Q: Tell us about the coaching, counseling and mentoring services your company provides and how these interface with the concepts contained in your book?

A: In addition to the continuing education courses mention earlier I provide business and life coaching and counseling services online, via the phone and face-to-face.  Sometimes I offer a course based on the book which includes a series of YouTube videos, assignments and as a coaching client I can help the participant apply the information in their work situation as part of an overall change process.

Q: How did you go about identifying where and how Interactive Ethics would be published?

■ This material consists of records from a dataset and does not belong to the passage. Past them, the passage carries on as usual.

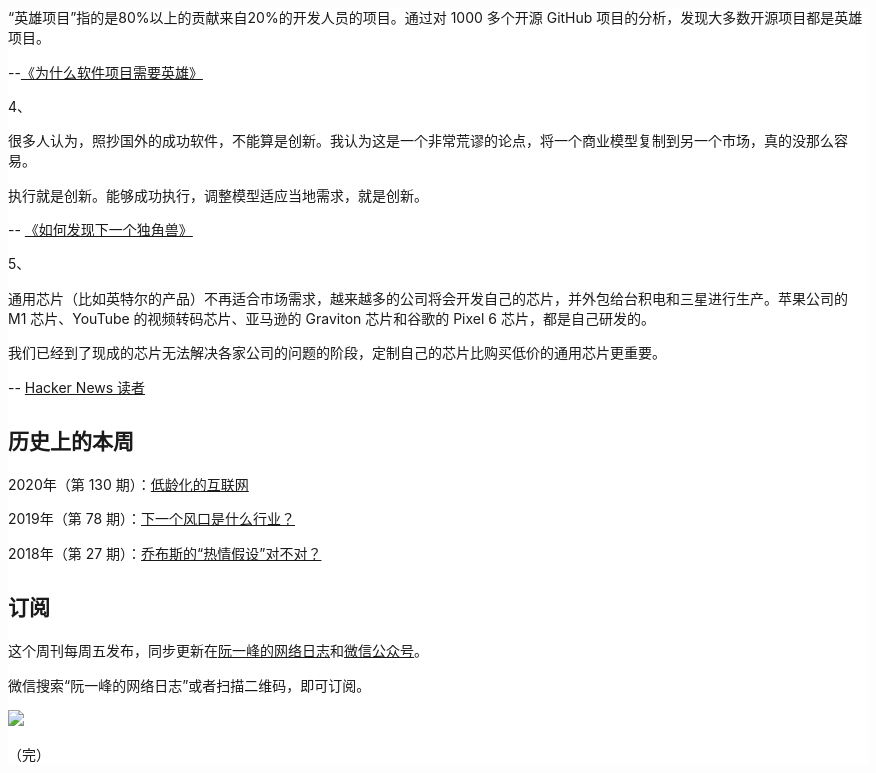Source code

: “英雄项目”指的是80%以上的贡献来自20%的开发人员的项目。通过对 1000 多个开源 GitHub 项目的分析，发现大多数开源项目都是英雄项目。

--[《为什么软件项目需要英雄》](https://neverworkintheory.org/2021/09/10/why-software-projects-need-heroes.html)

4、

很多人认为，照抄国外的成功软件，不能算是创新。我认为这是一个非常荒谬的论点，将一个商业模型复制到另一个市场，真的没那么容易。 

执行就是创新。能够成功执行，调整模型适应当地需求，就是创新。

-- [《如何发现下一个独角兽》](https://restofworld.org/2021/how-500-startups-finds-unicorns/)

5、

通用芯片（比如英特尔的产品）不再适合市场需求，越来越多的公司将会开发自己的芯片，并外包给台积电和三星进行生产。苹果公司的 M1 芯片、YouTube 的视频转码芯片、亚马逊的 Graviton 芯片和谷歌的 Pixel 6 芯片，都是自己研发的。

我们已经到了现成的芯片无法解决各家公司的问题的阶段，定制自己的芯片比购买低价的通用芯片更重要。

-- [Hacker News 读者](https://news.ycombinator.com/item?id=28526969)

## 历史上的本周

2020年（第 130 期）：[低龄化的互联网](https://www.ruanyifeng.com/blog/2020/10/weekly-issue-130.html)

2019年（第 78 期）：[下一个风口是什么行业？](https://www.ruanyifeng.com/blog/2019/10/weekly-issue-78.html)

2018年（第 27 期）：[乔布斯的“热情假设”对不对？](https://www.ruanyifeng.com/blog/2018/10/weekly-issue-27.html)

## 订阅

这个周刊每周五发布，同步更新在[阮一峰的网络日志](www.ruanyifeng.com/blog)和[微信公众号](http://weixin.sogou.com/weixin?query=%E9%98%AE%E4%B8%80%E5%B3%B0%E7%9A%84%E7%BD%91%E7%BB%9C%E6%97%A5%E5%BF%97)。

微信搜索“阮一峰的网络日志”或者扫描二维码，即可订阅。

![](https://cdn.beea.com/blogimg/asset/202103/bg2021030402.jpg)

（完）


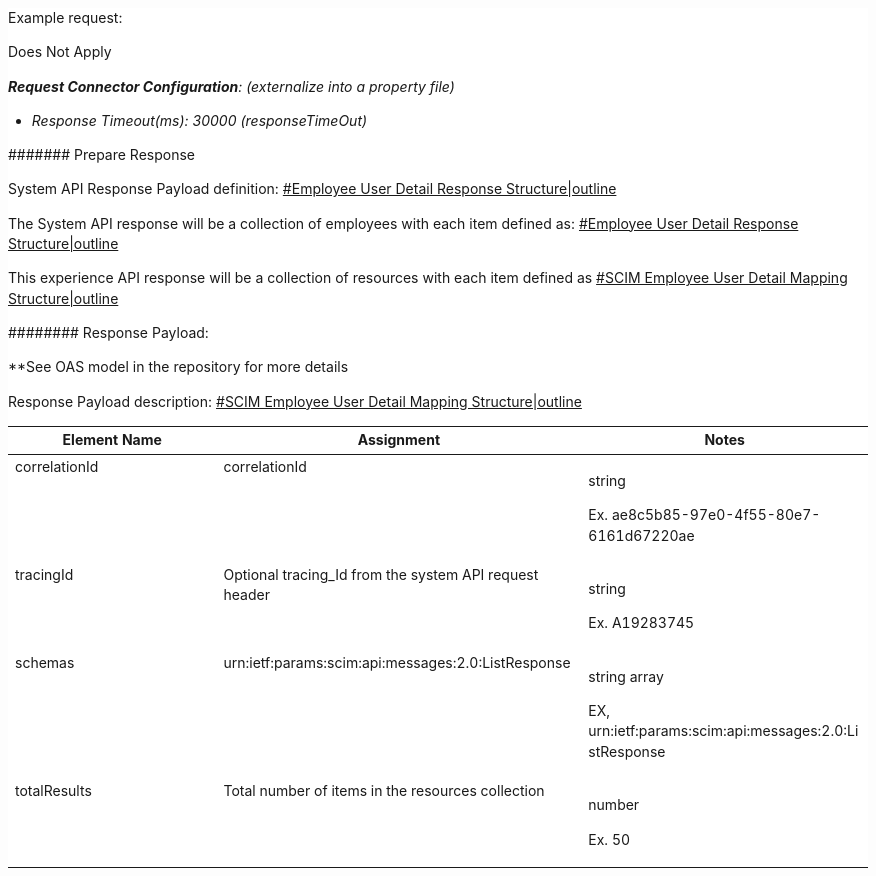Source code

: Example request:

Does Not Apply

***Request Connector Configuration**: (externalize into a property
file)*

- *Response Timeout(ms): 30000 (responseTimeOut)*

####### Prepare Response 

System API Response Payload definition: [\#Employee User Detail Response
Structure\|outline](#employee-ods-system-api-user-detail-response-structure)

The System API response will be a collection of employees with each item
defined as: [\#Employee User Detail Response
Structure\|outline](#employee-ods-system-api-user-detail-response-structure)

This experience API response will be a collection of resources with each
item defined as [\#SCIM Employee User Detail Mapping
Structure\|outline](#scim-user-response-detail-mapping-structure)

######## Response Payload: 

\*\*See OAS model in the repository for more details

Response Payload description: [\#SCIM Employee User Detail Mapping
Structure\|outline](#scim-user-response-detail-mapping-structure)

<table>
<colgroup>
<col style="width: 24%" />
<col style="width: 42%" />
<col style="width: 33%" />
</colgroup>
<thead>
<tr>
<th>Element Name</th>
<th>Assignment</th>
<th>Notes</th>
</tr>
</thead>
<tbody>
<tr>
<td>correlationId</td>
<td>correlationId</td>
<td><p>string</p>
<p>Ex. ae8c5b85-97e0-4f55-80e7-6161d67220ae</p></td>
</tr>
<tr>
<td>tracingId</td>
<td>Optional tracing_Id from the system API request header</td>
<td><p>string</p>
<p>Ex. A19283745</p></td>
</tr>
<tr>
<td>schemas</td>
<td>urn:ietf:params:scim:api:messages:2.0:ListResponse</td>
<td><p>string array</p>
<p>EX, urn:ietf:params:scim:api:messages:2.0:ListResponse</p></td>
</tr>
<tr>
<td>totalResults</td>
<td>Total number of items in the resources collection</td>
<td><p>number</p>
<p>Ex. 50</p></td>
</tr>
<tr>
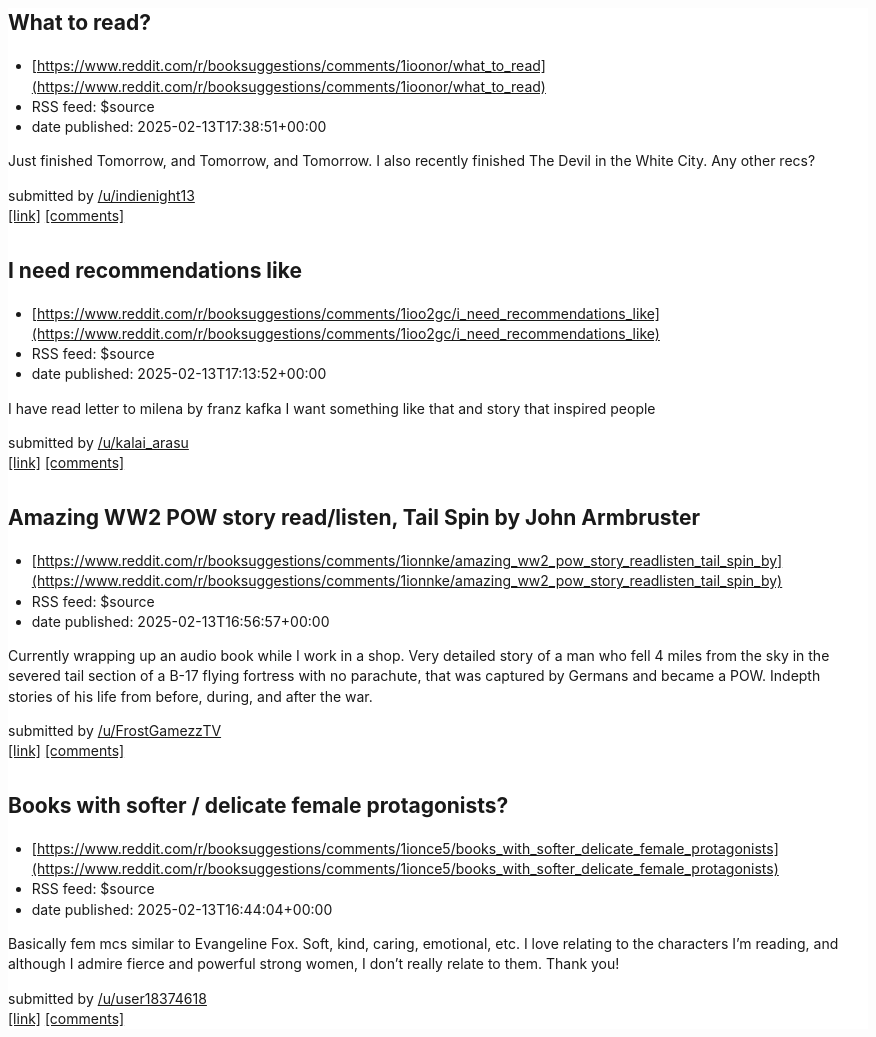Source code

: ## What to read?
 - [https://www.reddit.com/r/booksuggestions/comments/1ioonor/what_to_read](https://www.reddit.com/r/booksuggestions/comments/1ioonor/what_to_read)
 - RSS feed: $source
 - date published: 2025-02-13T17:38:51+00:00

<div class="md"><p>Just finished Tomorrow, and Tomorrow, and Tomorrow. I also recently finished The Devil in the White City. Any other recs? </p> </div> &#32; submitted by &#32; <a href="https://www.reddit.com/user/indienight13"> /u/indienight13 </a> <br/> <span><a href="https://www.reddit.com/r/booksuggestions/comments/1ioonor/what_to_read/">[link]</a></span> &#32; <span><a href="https://www.reddit.com/r/booksuggestions/comments/1ioonor/what_to_read/">[comments]</a></span>

## I need recommendations like
 - [https://www.reddit.com/r/booksuggestions/comments/1ioo2gc/i_need_recommendations_like](https://www.reddit.com/r/booksuggestions/comments/1ioo2gc/i_need_recommendations_like)
 - RSS feed: $source
 - date published: 2025-02-13T17:13:52+00:00

<div class="md"><p>I have read letter to milena by franz kafka I want something like that and story that inspired people</p> </div> &#32; submitted by &#32; <a href="https://www.reddit.com/user/kalai_arasu"> /u/kalai_arasu </a> <br/> <span><a href="https://www.reddit.com/r/booksuggestions/comments/1ioo2gc/i_need_recommendations_like/">[link]</a></span> &#32; <span><a href="https://www.reddit.com/r/booksuggestions/comments/1ioo2gc/i_need_recommendations_like/">[comments]</a></span>

## Amazing WW2 POW story read/listen, Tail Spin by John Armbruster
 - [https://www.reddit.com/r/booksuggestions/comments/1ionnke/amazing_ww2_pow_story_readlisten_tail_spin_by](https://www.reddit.com/r/booksuggestions/comments/1ionnke/amazing_ww2_pow_story_readlisten_tail_spin_by)
 - RSS feed: $source
 - date published: 2025-02-13T16:56:57+00:00

<div class="md"><p>Currently wrapping up an audio book while I work in a shop. Very detailed story of a man who fell 4 miles from the sky in the severed tail section of a B-17 flying fortress with no parachute, that was captured by Germans and became a POW. Indepth stories of his life from before, during, and after the war. </p> </div> &#32; submitted by &#32; <a href="https://www.reddit.com/user/FrostGamezzTV"> /u/FrostGamezzTV </a> <br/> <span><a href="https://www.reddit.com/r/booksuggestions/comments/1ionnke/amazing_ww2_pow_story_readlisten_tail_spin_by/">[link]</a></span> &#32; <span><a href="https://www.reddit.com/r/booksuggestions/comments/1ionnke/amazing_ww2_pow_story_readlisten_tail_spin_by/">[comments]</a></span>

## Books with softer / delicate female protagonists?
 - [https://www.reddit.com/r/booksuggestions/comments/1ionce5/books_with_softer_delicate_female_protagonists](https://www.reddit.com/r/booksuggestions/comments/1ionce5/books_with_softer_delicate_female_protagonists)
 - RSS feed: $source
 - date published: 2025-02-13T16:44:04+00:00

<div class="md"><p>Basically fem mcs similar to Evangeline Fox. Soft, kind, caring, emotional, etc. I love relating to the characters I’m reading, and although I admire fierce and powerful strong women, I don’t really relate to them. Thank you! </p> </div> &#32; submitted by &#32; <a href="https://www.reddit.com/user/user18374618"> /u/user18374618 </a> <br/> <span><a href="https://www.reddit.com/r/booksuggestions/comments/1ionce5/books_with_softer_delicate_female_protagonists/">[link]</a></span> &#32; <span><a href="https://www.reddit.com/r/booksuggestions/comments/1ionce5/books_with_softer_delicate_female_protagonists/">[comments]</a></span>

A: A previous publisher didn’t put money into marketing so I decided to just offer it as an eBook, available in pdf at my websites http://www.ccmsinc.net or http://www.ccmsinc.org.

Q: What are you doing insofar as marketing the book to your target audience?

A: Though my background is largely in counseling, the book is equally applicable to business, government, medicine, etc. but I haven’t really marketed it much lately except through the website.

Q: So what’s next on your plate?

A: Taking a different slant again, I am gathering informaton for a book on overcoming self-defeating/self-sabotaging behaviors.